LESETEXT
----
Die Anerkennung für Theater wächst

Regisseur Hüster und Intendant Braus schätzen den Autoren Melle und die körpersprachliche Erzählweise — das ist gut für Wuppertals Schauspiel.

Die Anerkennung für Theater wächst
Foto: Wuppertaler Bühnen

(Fast) Totgesagte leben länger. Ihre „extrem stilisierten Szenen und Bilder treffen tief ins Herz, stoßen zugleich philosophische Diskurse an“, schreibt das überregionale Theaterfeuilleton-Portal „Nachtkritik“ anerkennend über die Wuppertaler Inszenierung von Thomas Melles „Bilder von uns“. Lobt namentlich die Arbeit von Regisseur Henri Hüster und Choreographin Sylvana Seddig. Und sorgt dafür, dass sich die Wuppertaler Bühnen unter den Top Ten der deutschsprachigen Theater wiederfinden. „Ich war schon sehr überrascht. Das ehrt mich natürlich und beschreibt sehr gut, was wir wollen. Mehr kann man nicht erreichen“, sagt Hüster und ergänzt: „Das freut mich natürlich auch für Wuppertal. So nehmen die Leute auch von außerhalb wahr, dass hier spannendes Theater gemacht wird. Intendant Thomas Braus leistet tolle Arbeit.“

Henri Hüster ist schon lange Melle-Fan, „weil er Figuren in einem Plot, wie in einem Krimi, agieren lässt und zugleich eine größere, philosophische Sicht auf ihre Identität“ hat. Im Fall des 2016 veröffentlichten Stücks „Bilder von uns“ spielt der Autor auf die Missbrauchsfälle am Aloisiuskolleg in Bad Godesberg an, jener von Jesuiten geführten Bildungseinrichtung, die er selbst besuchte. Thomas Braus: „Melle ist einer meiner Lieblingsautoren. Ich schätze seine Prosa, seine Dramatik. Für mich war schon früh klar, dass ich ihn spielen wollte.“ „Bilder von uns“ wählte Braus des Themas wegen aus, und weil es zeigt, „wie Menschen Bilder von sich selber machen, mit ihren Realitäten umgehen“. Auch Hüster schwärmt: „Melle erzählt spannend einen wirklichen Konflikt. Der Zuschauer wird zum Nachdenken gebracht, auch wenn er persönlich keinen Missbrauch erlebt hat.“

Die Wuppertaler Inszenierung, die Hüster mit Hanna Rode (Bühne, Kostüme, Maske) erarbeitet hat, setzt auf zwei Extremzustände: Den Menschen als göttliche Erscheinung und den Menschen im Schmerz, der seine Identität verliert. Die Schauspieler erstarren zu Statuen, verstecken sich hinter Masken, werden hin und her geschleudert, während sie noch versuchen, eine gute Figur abzugeben. Hüster wählt den Vorhang, den man weg-, aber auch davor ziehen kann, als zentrales wie naheliegendes Stilelement für die krampfhafte Suche nach dem geltenden Selbst-Bild.
----
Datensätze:
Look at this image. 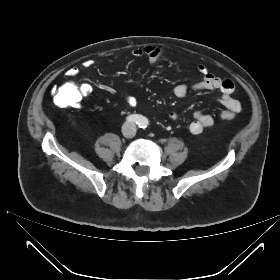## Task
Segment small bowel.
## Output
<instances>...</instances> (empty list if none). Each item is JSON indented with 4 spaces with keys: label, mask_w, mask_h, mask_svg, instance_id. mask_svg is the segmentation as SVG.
<instances>
[{
    "label": "small bowel",
    "mask_w": 280,
    "mask_h": 280,
    "mask_svg": "<svg viewBox=\"0 0 280 280\" xmlns=\"http://www.w3.org/2000/svg\"><path fill=\"white\" fill-rule=\"evenodd\" d=\"M131 54L136 58H146L150 63H156L162 56L161 50L156 46H146L144 48L135 47L131 50ZM94 64L93 60H86L83 63L84 68H90ZM198 71L203 75V80L194 83H180L177 84L173 93L176 97L182 98L187 95L189 91H210L219 90L222 93L219 99V104L222 105L225 110L222 114H231L232 117L242 110L241 103L232 97L235 89L234 82L229 78H221L209 72L207 65L199 64ZM79 74V68L77 66L71 67L67 71V75L70 77H76ZM81 100L89 96L93 91V86L84 82L78 87ZM80 100V101H81ZM124 105L133 107L137 104V99L133 96H126L123 98ZM171 120H177L178 115L175 112L169 114ZM214 124V118L209 114L202 112H195L193 114V121L189 125V130L192 134H201L207 128H210Z\"/></svg>",
    "instance_id": "c3829d8e"
}]
</instances>
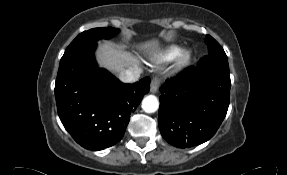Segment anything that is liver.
Listing matches in <instances>:
<instances>
[{"instance_id":"6515ba94","label":"liver","mask_w":287,"mask_h":175,"mask_svg":"<svg viewBox=\"0 0 287 175\" xmlns=\"http://www.w3.org/2000/svg\"><path fill=\"white\" fill-rule=\"evenodd\" d=\"M140 49L151 53L159 49L158 40H150L140 45ZM96 57L99 65L113 73H120L126 68L138 67V60L131 53L116 48L110 43L100 44Z\"/></svg>"}]
</instances>
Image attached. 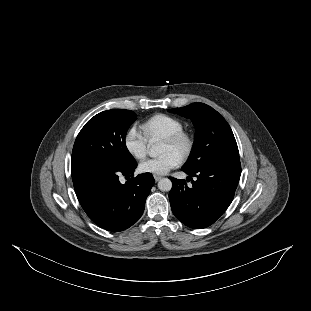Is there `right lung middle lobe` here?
----
AUFGABEN
• A. Beantworte zum Artikel über die Wuppertaler Inszenierung diese Fragen:
(i) Welches Portal hat die Inszenierung gelobt?
(ii) In welchem Jahr wurde das Stück „Bilder von uns“ veröffentlicht?
(iii) Mit wem hat Hüster die Inszenierung erarbeitet, wer war für Bühne, Kostüme und Maske zuständig?
• B. Schreib den Artikel über die Wuppertaler Inszenierung nach seinem letzten Satz weiter.

LÖSUNGEN
• A.
(i) Das Theaterfeuilleton-Portal „Nachtkritik“.
(ii) 2016.
(iii) Hanna Rode.

• B.
Kurz vor dem Sommer 2017 begannen die Proben mit dem Schauspiel-Ensemble. Die ersten unter der Intendanz von Thomas Braus. Zunächst wurde vor allem improvisiert, um die Frage zu klären, „was ihre Körper in diesem Raum machen“, erklärt der Regisseur. Die bewusste Körperlichkeit, die mit Unterstützung der Choreographin Sylvana Seddig ins Stück Eingang fand, ist dem Regisseur besonders wichtig: „Durch sie erhält das Theater seine totale Notwendigkeit, sein Alleinstellungsmerkmal“, betont er, ist sich darin mit Braus einig, der über das klassische Erzähltheater hinaus nach Ansätzen sucht, den Text eines Stücks vielschichtiger zu erzählen. Hüsters Gedanke, „über Statuen eine Körperlichkeit zu erzielen“ gefiel ihm auf Anhieb: „Mich interessiert, welche Idee ein Regisseur hat, um über eine naturalistische Spielweise in eine andere zu kommen, Bewegungsmuster aufzureißen“, sagt Braus.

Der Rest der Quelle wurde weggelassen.